1. An aqueous chemical mechanical planarization (CMP) polishing composition comprising a mixture of a compound containing two quaternary ammonium groups, and aminosilane group containing silica particles containing one or more cationic nitrogen atom in the amount of from 1 to 30 wt. % as solids, based on the total weight of the composition, the composition having a pH ranging from 3 to 5, wherein the total amount of cationic nitrogen atoms from the aminosilane on the silica particles and the compound containing two quaternary ammonium groups ranges from 170 to 500 nM/m2 silica particles in the aqueous CMP polishing composition, and, further wherein, the composition is stable against visible precipitation or sedimentation at a 15 wt. % solids content after heat aging at a temperature of 45° C. for at least 6 days.

2. The aqueous chemical mechanical planarization (CMP) polishing composition as claimed in claim 1, wherein the compound containing two quaternary ammonium groups is chosen from hexabutyl C1-C8 alkanediammonium dihydroxides or salts thereof and the composition comprises no oxidizer compound.

3. The aqueous chemical mechanical planarization (CMP) polishing composition as claimed in claim 2, wherein the compound containing two quaternary ammonium groups is N,N,N,N′,N′,N′-hexabutyl-1,4-butanediammonium dihydroxide (HBBAH).

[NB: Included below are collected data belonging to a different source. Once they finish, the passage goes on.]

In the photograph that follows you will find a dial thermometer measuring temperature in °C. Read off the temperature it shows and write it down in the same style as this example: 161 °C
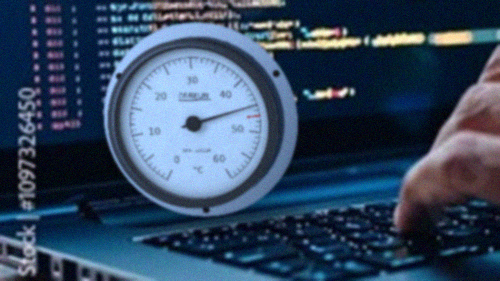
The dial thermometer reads 45 °C
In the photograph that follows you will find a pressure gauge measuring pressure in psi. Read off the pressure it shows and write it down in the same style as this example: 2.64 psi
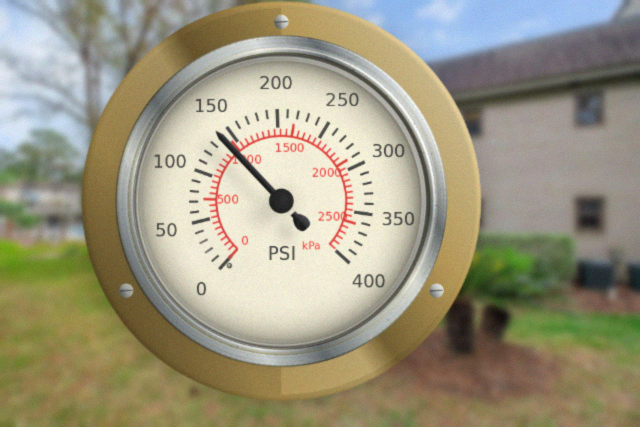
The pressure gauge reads 140 psi
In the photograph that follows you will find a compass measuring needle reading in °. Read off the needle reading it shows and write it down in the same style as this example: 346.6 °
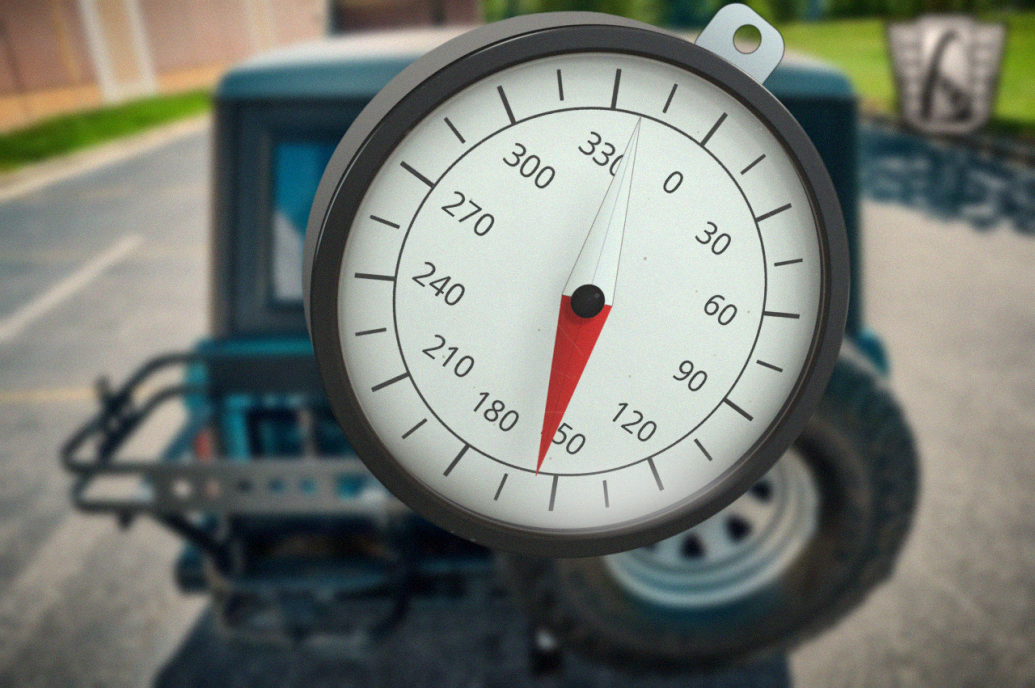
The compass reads 157.5 °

4. The aqueous chemical mechanical planarization (CMP) polishing composition as claimed in claim 1, wherein the aminosilane group containing silica particles comprise an aminosilane containing one or more tertiary amine groups or one or more secondary amine groups.

5. The aqueous chemical mechanical planarization (CMP) polishing composition as claimed in claim 4, wherein the aminosilane group containing silica particles comprise an aminosilane containing one or more tertiary amino group which is N,N-(diethylaminomethyl)triethoxysilane (DEAMS)).

6. The aqueous chemical mechanical planarization (CMP) polishing composition as claimed in claim 1, wherein the amount of aminosilane in nanomoles of cationic nitrogen atoms on the silica particle per square meter of silica particle surface area (nM/m2 silica) ranges from 70 to 500 nM/m2 silica in the aqueous CMP polishing composition.

7. The aqueous chemical mechanical planarization (CMP) polishing composition as claimed in claim 6, wherein the amount of aminosilane ranges from 100 to 300 nM/m2 silica.

8. The aqueous chemical mechanical planarization (CMP) polishing composition as claimed in claim 1, wherein the amount of the compound containing two quaternary ammonium groups ranges from 18 to 100 nM of the compound containing two quaternary ammonium groups per m2 of the silica particles (nM/m2 silica) in the aqueous CMP polishing composition.

9. The aqueous chemical mechanical planarization (CMP) polishing composition as claimed in claim 1, further comprising a buffer, which is a carboxylate of a (di)carboxylic acid having a pKa of 3 to 7 in the amount of from 0 to 50 millimoles per kg of the total composition.

10. The aqueous chemical mechanical planarization (CMP) polishing composition as claimed in claim 1, wherein the composition comprises aminosilane group containing silica particles in the amount of from 15 to 22 wt. %, as solids, based on the total weight of the composition.

11. The aqueous chemical mechanical planarization (CMP) polishing composition as claimed in claim 1, wherein the compositions comprise no oxidizer compound.